A convenient, flexible and cheap way of setting up your own cloud
Review Date: 9 Jul 2012
Reviewed By: Jonathan Bray
Price when reviewed: £83 (£99 inc VAT)
Features & Design
Value for Money
Many NAS drives offer personal “cloud” content sharing, but in our experience setting it up can be a frustrating experience. The diminutive TonidoPlug2 is an exception, and among the easiest to use NAS drives we’ve come across with regard to setting up remote access.
All you need to do to get going is plug it into the mains and hook it up to your router, run the scanning utility on Tonido’s website and set up an account online. You’ll then be able to access the device, not only from within your home LAN via Gigabit Ethernet, but also externally via a personalised URL. And all this without having to faff about with port forwarding or dynamic DNS.

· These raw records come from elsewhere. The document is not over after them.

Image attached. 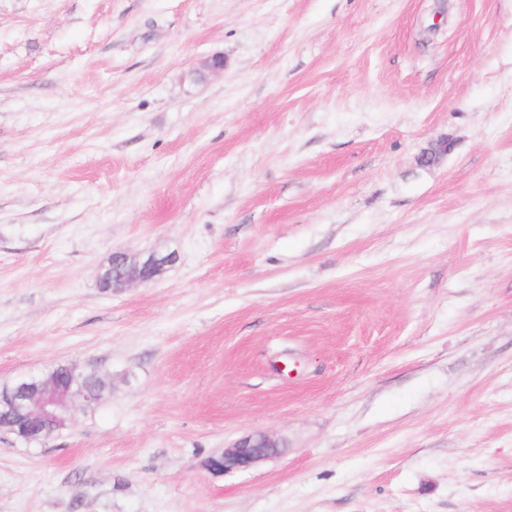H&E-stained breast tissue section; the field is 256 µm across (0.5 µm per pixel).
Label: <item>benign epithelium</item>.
Wrapping results in <instances>:
<instances>
[{
    "label": "benign epithelium",
    "instance_id": "obj_1",
    "mask_svg": "<svg viewBox=\"0 0 512 512\" xmlns=\"http://www.w3.org/2000/svg\"><path fill=\"white\" fill-rule=\"evenodd\" d=\"M173 254L152 252L131 256L114 252L99 275V286L106 290L128 288L152 282L175 262ZM61 376L29 375L0 386V429L26 441H39L69 428L75 411L100 403L99 387L90 384L85 371L76 364L62 365ZM278 454V444L269 435L253 432L208 461L214 472L244 469Z\"/></svg>",
    "mask_w": 512,
    "mask_h": 512
}]
</instances>
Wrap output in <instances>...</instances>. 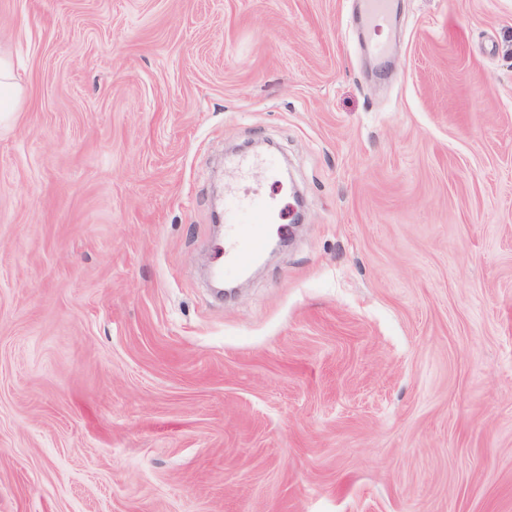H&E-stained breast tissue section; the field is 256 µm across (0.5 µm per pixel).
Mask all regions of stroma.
<instances>
[{"mask_svg":"<svg viewBox=\"0 0 512 512\" xmlns=\"http://www.w3.org/2000/svg\"><path fill=\"white\" fill-rule=\"evenodd\" d=\"M358 11L0 0V512H512V0ZM21 86L11 64L0 58V112H17L21 98ZM271 212L267 201L259 194L242 198L236 192L224 195V223L231 224V235L224 241V259L219 273L234 277L250 269L266 251L268 239L265 225ZM241 219L250 227L236 225Z\"/></svg>","mask_w":512,"mask_h":512,"instance_id":"35a3bbf8","label":"stroma"}]
</instances>
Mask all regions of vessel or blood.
<instances>
[{
    "label": "vessel or blood",
    "mask_w": 512,
    "mask_h": 512,
    "mask_svg": "<svg viewBox=\"0 0 512 512\" xmlns=\"http://www.w3.org/2000/svg\"><path fill=\"white\" fill-rule=\"evenodd\" d=\"M271 212L267 201L255 194L244 198L232 192L224 197V221L231 235L224 242L221 275L233 277L250 269L265 252L268 239L265 226Z\"/></svg>",
    "instance_id": "obj_1"
}]
</instances>
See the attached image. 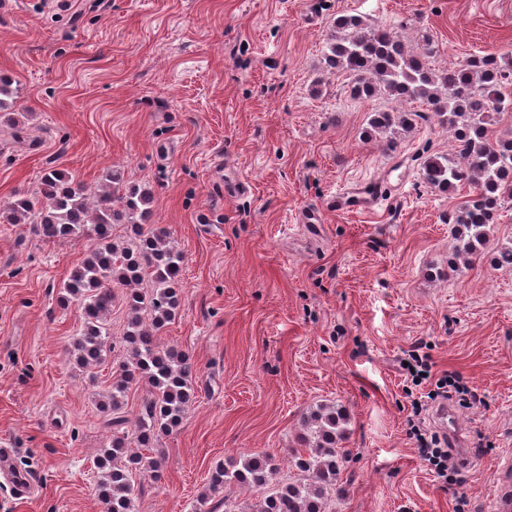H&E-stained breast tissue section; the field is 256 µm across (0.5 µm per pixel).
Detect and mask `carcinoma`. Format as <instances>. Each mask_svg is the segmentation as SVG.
<instances>
[{
  "instance_id": "cac0c4a2",
  "label": "carcinoma",
  "mask_w": 512,
  "mask_h": 512,
  "mask_svg": "<svg viewBox=\"0 0 512 512\" xmlns=\"http://www.w3.org/2000/svg\"><path fill=\"white\" fill-rule=\"evenodd\" d=\"M323 50L330 73L350 77V95L368 99L384 94L396 101H421L439 123L453 132L455 155L429 157L422 179L430 188L449 193L471 186V194L452 216L451 236L458 251L476 256L487 243L498 208L512 199V139L493 136L496 119L512 114V91L503 85L505 66L494 55L471 56L462 64L436 70L420 52L405 50L396 33L371 27L353 15L333 20ZM19 96L11 78L0 75V123L16 128L7 111ZM414 112L377 110L370 113L366 133L388 137L407 129ZM154 193L145 184H130L122 171H106L92 187L58 169L44 172L37 189L16 192L0 201L1 224H27L47 242H65L87 235L93 243L59 292L62 305L82 310V323L70 353L89 372L111 354V317L116 299L128 310L121 344L128 354L112 374L111 389L99 408L108 415L111 437L94 466L104 512H134L136 476L151 472L160 479L163 459L152 455L159 437L178 427L195 399L193 368L188 354L163 349L158 335L181 307L183 254L167 228L152 222ZM127 229L126 240H112V227ZM146 385L148 395L134 419L126 415L129 390ZM345 414L321 408L303 420L300 448L294 451L295 475L274 481L279 467L264 452L230 458L210 473L200 504L208 512H333L330 491L336 485L345 455ZM270 490L246 507L221 496L231 485Z\"/></svg>"
}]
</instances>
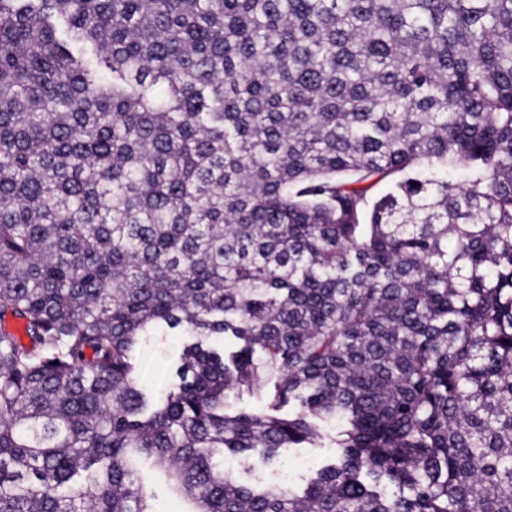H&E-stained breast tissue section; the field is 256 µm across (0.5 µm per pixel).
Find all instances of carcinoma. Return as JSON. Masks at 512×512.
I'll return each mask as SVG.
<instances>
[{
    "label": "carcinoma",
    "mask_w": 512,
    "mask_h": 512,
    "mask_svg": "<svg viewBox=\"0 0 512 512\" xmlns=\"http://www.w3.org/2000/svg\"><path fill=\"white\" fill-rule=\"evenodd\" d=\"M8 315L0 512H512V0H0ZM180 349L178 338H157L141 353L142 373L147 385L163 388L167 383L168 366ZM335 455L336 448H295L282 453L272 465H258L251 471H244L235 462L226 463L236 467L242 481L252 484L270 483L266 480L272 473L281 475L282 472L288 471V481H282L279 484L299 489L303 485L308 471L331 460ZM154 508L157 512H177L182 510L180 503L170 493L166 483L161 479H152Z\"/></svg>",
    "instance_id": "cac0c4a2"
}]
</instances>
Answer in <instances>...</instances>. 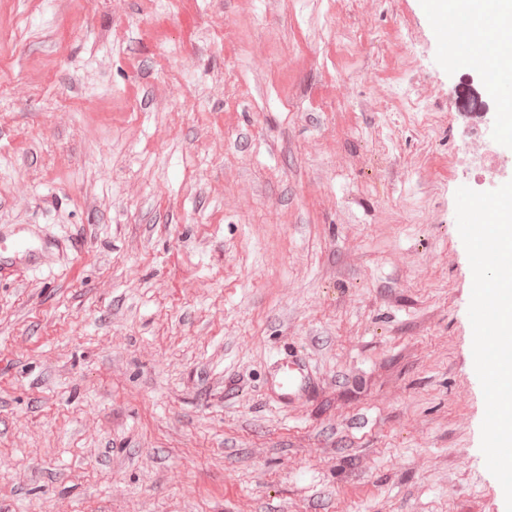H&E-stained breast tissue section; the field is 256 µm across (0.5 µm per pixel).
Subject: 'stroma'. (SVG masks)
<instances>
[{
	"label": "stroma",
	"mask_w": 512,
	"mask_h": 512,
	"mask_svg": "<svg viewBox=\"0 0 512 512\" xmlns=\"http://www.w3.org/2000/svg\"><path fill=\"white\" fill-rule=\"evenodd\" d=\"M432 0H0V512H506L455 193L502 126ZM318 387L280 409L273 355ZM13 236L14 245L12 248L3 249L0 247V275L18 264L27 266L33 265L37 261L39 247L35 246L25 235L15 233Z\"/></svg>",
	"instance_id": "1"
}]
</instances>
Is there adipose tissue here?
<instances>
[{"label": "adipose tissue", "mask_w": 512, "mask_h": 512, "mask_svg": "<svg viewBox=\"0 0 512 512\" xmlns=\"http://www.w3.org/2000/svg\"><path fill=\"white\" fill-rule=\"evenodd\" d=\"M463 9L467 26L461 35L473 54L487 55L490 44L512 42V0H433L437 14Z\"/></svg>", "instance_id": "1"}]
</instances>
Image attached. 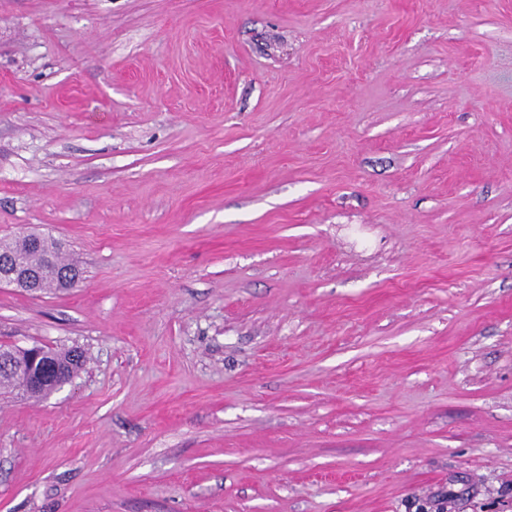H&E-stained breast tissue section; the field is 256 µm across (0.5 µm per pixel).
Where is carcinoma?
Listing matches in <instances>:
<instances>
[{
  "label": "carcinoma",
  "mask_w": 512,
  "mask_h": 512,
  "mask_svg": "<svg viewBox=\"0 0 512 512\" xmlns=\"http://www.w3.org/2000/svg\"><path fill=\"white\" fill-rule=\"evenodd\" d=\"M9 255L13 264L28 269H42L43 275L39 279L38 289H54L58 291L70 288L63 282L58 271L76 270V262L62 256L57 246V241L49 236L30 234L24 237L0 239V253ZM4 349H12L17 355V361L23 364L20 370H0V390L16 391L29 398H46L59 389L64 383L71 381L84 365V356L75 349H49L46 357L42 358L37 368L40 369L44 383L33 388L30 385V373L25 353L17 347L4 346Z\"/></svg>",
  "instance_id": "cac0c4a2"
}]
</instances>
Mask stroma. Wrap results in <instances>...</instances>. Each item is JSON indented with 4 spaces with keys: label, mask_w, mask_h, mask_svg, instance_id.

The hardware, too, is beautifully efficient. The TonidoPlug2 itself is a very small device, almost pocket-sized, with a single external USB port for networking external drives. Once the sharing is set up, adding a drive is a simple matter of plugging it in.
If you want to hide the device away somewhere far from your router there’s also 802.11n Wi-Fi, and it even has an integrated power supply, connected to the mains via a figure-of-eight cable. There’s more, too: the TonidoPlug2, despite its tiny size, also has space for an internal 2.5in SATA drive, mounted under a plastic flap on one side.
What’s perhaps most impressive of all about the TonidoPlug2 is its software, accessed via a browser. It isn’t quite up to Synology levels of sophistication and power, but it’s attractive, responsive and easy to use nonetheless, offering everything from simple file browsing to music and video streaming and photo browsing.
A range of extra features is available via a series of free, downloadable apps. Among these are a UPnP/DLNA media server, a music organiser, a torrent client and a file sync tool.
If you want to give it a whirl, Tonido offers a free version of the software that turns any Mac, Windows or Linux machine into a web-accessible NAS.
There are also native apps for most major mobile operating systems that allow you to upload and download files, and stream media from connected drives. Android, iOS, BlackBerry and Playbook OS and Windows Phone are all supported.
There are annoyances. We found those so-useful apps do from time to time go into “suspend” mode and stop working when you connect new drives or reset, something that’s frustrating if you’re using it to run a media server.
And there's no native support for music formats other than MP3; others such as .OGG and .FLAC files are transcoded, and to a noticeably low bitrate, reducing audio quality.
Those niggles aside, though, we like the TonidoPlug2. It’s a doddle to set up and use and very compact, with app support across a broad selection of mobile platforms, yet it isn’t horribly expensive. A nice idea, well implemented.